I am a CS PhD candidate at the Center for AI Safety at Stanford University, under the guidance of Prof. Clark Barrett. I am interested in training AIs to be human-like both in terms of the concepts they contain, as well as the values they hold. I think the key to this lies in training the language model to produce its own memory during training and to influence its future training data. In this vein, I have been optimizing pre-trained models to produce Chain-of-Thought reasoning which is informative to itself and to humans. In the future, I am interested in using a similar blend of unsupervised learning and reinforcement learning towards active learning, in the hopes that this sets the preconditions to raise the AI like a child, and have that result in something child-like.
During my PhD, my focus has evolved from formal verification and programming languages to AI alignment. Prior to this, I majored in computer science and electrical engineering at MIT, contributing to AI and robotics research. After MIT, I explored interactive theorem proving at CMU with Simon Dedeo, publishing research on abduction in mathematics in the Cognition journal.
My primary character trait is curiosity, and I really love math.
Ph.D. in Computer Science (emphasis in Artificial Intelligence), present
Stanford University
B.S. in Computer Science and Electrical Engineering, 2018
Massachusetts Institute of Technology
Course Organizer
Course Organizer
Discussion Facilitator
Discussion Facilitator
For STS 10SI – Intro to AI Alignment in Winter 2023 I talked eliciting latent knowledge, cooperative inverse reinforcement learning, and shard theory. First I introduce the ELK problem as formulated by Paul Christiano and I go through the main proposals and counterexamples from the ELK document. Then we introduce inverse reinforcement learning, cooperative inverse reinforcement learning, and their relationship to the alignment problem. We proceed with a discussion of whether humans can be thought of as having utility functions, leading into a conversation about Shard theory. Lastly, we talk about similarities between the limbic-cortex relationship and the alignment problem, and frame utility functions as a story the brain tells about itself. Slides here.
A presentation on ontology maps as a framework for AI alignment, exploring how mappings between agent representations can be used to ensure AI systems retain human-compatible concepts and values.
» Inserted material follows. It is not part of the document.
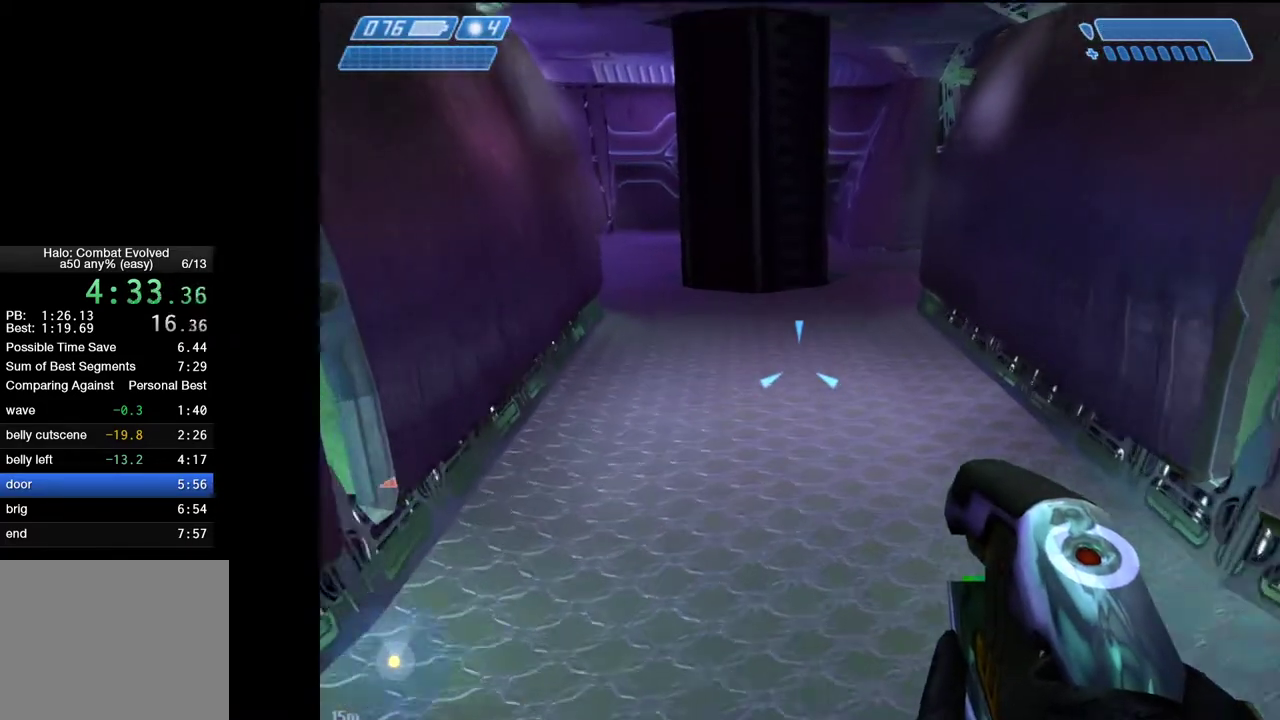
{"keys": ["w"], "mouse": [], "mouse_move": "still", "events": []}
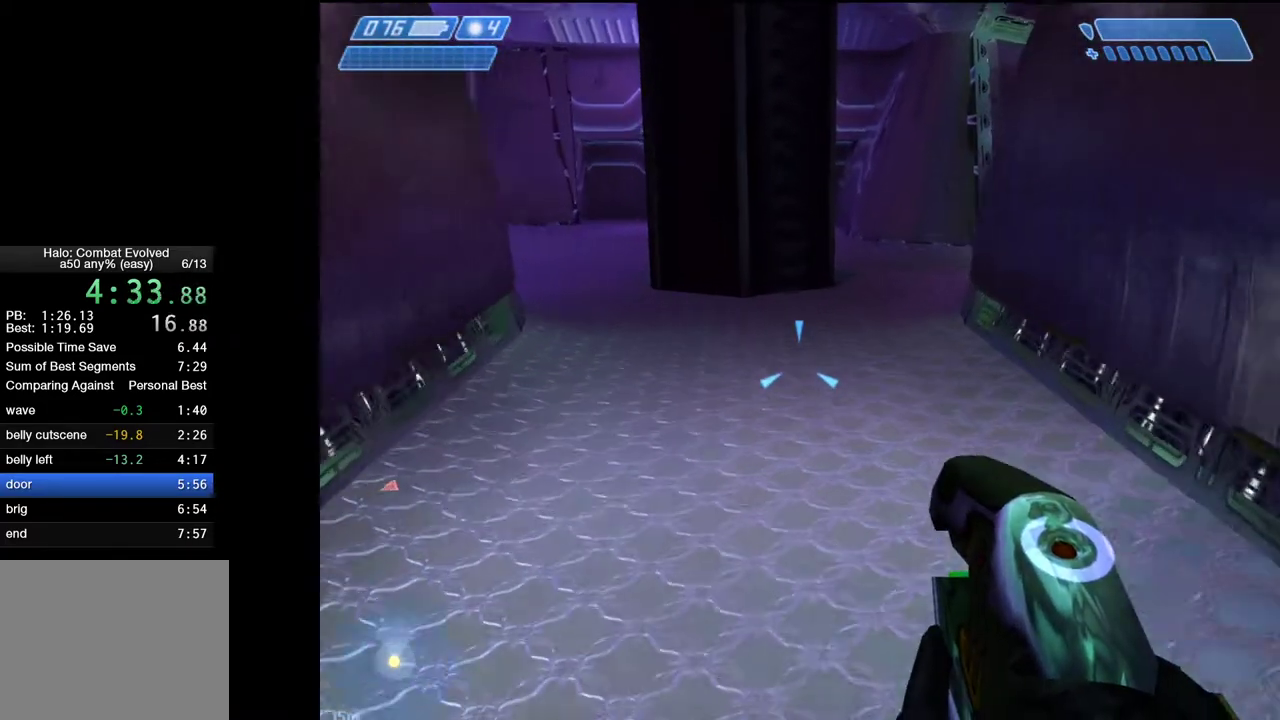
{"keys": ["w"], "mouse": [], "mouse_move": "still", "events": []}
How can we create intelligent systems that retain and expand into that which we find valuable in the universe? During this talk I will present my own thoughts based on ontology mapping, and I will communicate why I believe that mathematicians who think about systemic interactions are in an especially good place to answer this important question. I will start with a framework in which read-eval-print loops (repls) form a basis for reasoning about agents and computation in general. Then I will build ontology maps as an alignment framework on top of repls, and discuss its implications. Lastly I will invite discussion on what we might want out of the future, and talk about my thoughts on the central role of communication and its relation to both repls and ontology maps.